Modern people do not come from a single ancestral population, but at least from two, which have separated and then reunited long before modern people spread throughout the world.
Using an extensive analysis based on the complete sequences of the genome, researchers at the University of Cambridge have discovered evidence that modern people are the result of the genetic mix of two ancient populations, which have separated about 1.5 million years ago. About 300,000 years ago, these groups met, and one of them contributed 80% to the genetic composition of modern people, while the other added 20%.
In the last two decades, the dominant theory in human evolutionary genetics was that Homo Sapiens appeared for the first time in Africa 200,000-300,000 years ago, coming from a single ancestral line. However, these new discoveries, published in Nature Genetics magazine suggest a much more complex history.
“The question about our origin is concerned about people for centuries,” said Trevor Cousins, co -author of the study. “For a long time it was assumed that we come from a single continuous line, but the exact details of our origin remain unknown.”
“Our study clearly demonstrates that our evolutionary origin is more complicated and involves different groups that have developed separately for over a million years, before gathering to form the modern human species,” said Professor Richard Durbin, co-author of research.

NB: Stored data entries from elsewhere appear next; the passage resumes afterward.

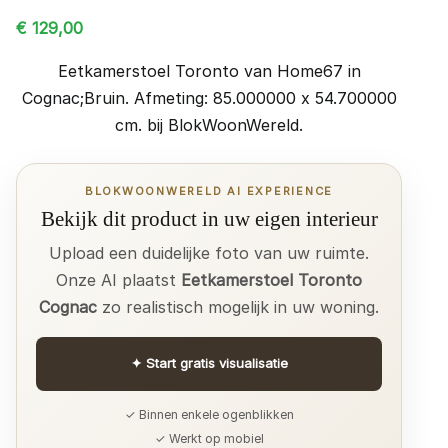
€
129,00
Eetkamerstoel Toronto van Home67 in
Cognac;Bruin. Afmeting: 85.000000 x 54.700000
cm. bij BlokWoonWereld.
BLOKWOONWERELD AI EXPERIENCE
Bekijk dit product in uw eigen interieur
Upload een duidelijke foto van uw ruimte.
Onze AI plaatst
Eetkamerstoel Toronto
Cognac
zo realistisch mogelijk in uw woning.
✦
Start gratis visualisatie
✓ Binnen enkele ogenblikken
✓ Werkt op mobiel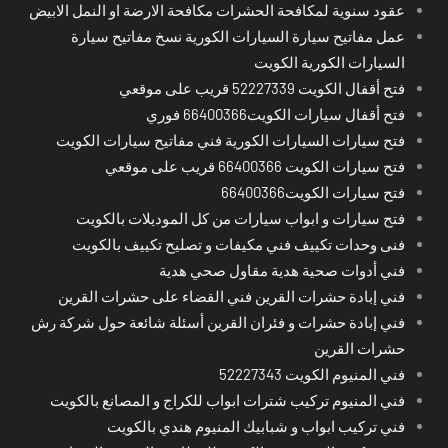
عقود سنوية لمكافحة الحشرات مكافحة الارضة او النمل الابيض
عمل مفاتيح سيارة السيارات الكورية نسخ مفاتيح سيارة
السيارات الكورية الكويت
فتح أقفال الكويت 52227339 قريب على موقعي
فتح أقفال سيارات الكويت66400366 فوري
فتح سيارات السيارات الكورية فني مفاتيح سيارات الكويت
فتح سيارات الكويت 66400366 قريب على موقعي
فتح سيارات الكويت66400366
فتح سيارات و ابواب سيارات من كل الموديلات بالكويت
فنى وحدات تكييف فني مكيفات و تصليح تكييف بالكويت
فني أدوات صحية هدية مقاول صحي هدية
فني إبادة حشرات القرين فني القضاء على حشرات القرين
فني إبادة حشرات و فئران القرين أسئلة شائعة حول شركة رش
حشرات القرين
فني المنيوم الكويت 52227343
فني المنيوم تركيب شترات ابواب للكراج و المصانع بالكويت
فني تركيب ابواب و شبابيك المنيوم هندي بالكويت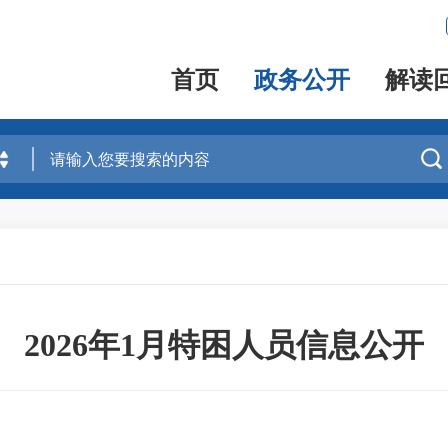
首页
政务公开
解读

2026年1月特困人员信息公开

Although previous studies have already shown that Neanderthals and Denisovans-two missing relatives of man-crossed with homo sapiens about 50,000 years ago, the new study suggests that, long before these interactions, about 300,000 years ago, a much more significant genetic mixture took place.
Unlike the Neanderthalians DNA, which represents about 2% of the genome of modern non-African people, this ancient mixing event has had an impact ten times higher and is present in all modern people.
The team based its method on the analysis of the modern human DNA, instead of extracting genetic material from ancient bones, which allowed them to identify the ancestral populations that would not have left physical traces. The data used in the study come from 1000 Genomes Project, a global initiative that has sequented the DNA of populations in Africa, Asia, Europe and America.
The researchers developed a computational algorithm called Cobraa, which shapes how the ancient populations of people separated and then met. They tested the algorithm on simulated data and then applied it on the real genetic data of 1000 Genomes Project.
Although the researchers managed to identify these two ancestral populations, they also discovered surprising changes that took place after their initial separation.
“Immediately after the two ancestral populations have separated, we notice a drastic reduction of one of them, which suggests that its size has decreased to a very small level, then slowly increasing for a million years,” explained Professor Aylwyn Scaly, co-author of the study. “This population later contributed about 80% of the genetic material of modern people and seems to have been the ancestral population from which Neanderthalia and Denisovans came.”
“However, some genes of the population that contributed to a smaller part to our genome, especially those related to the functioning of the brain and neural processing, could have played a crucial role in human evolution,” added Cousins.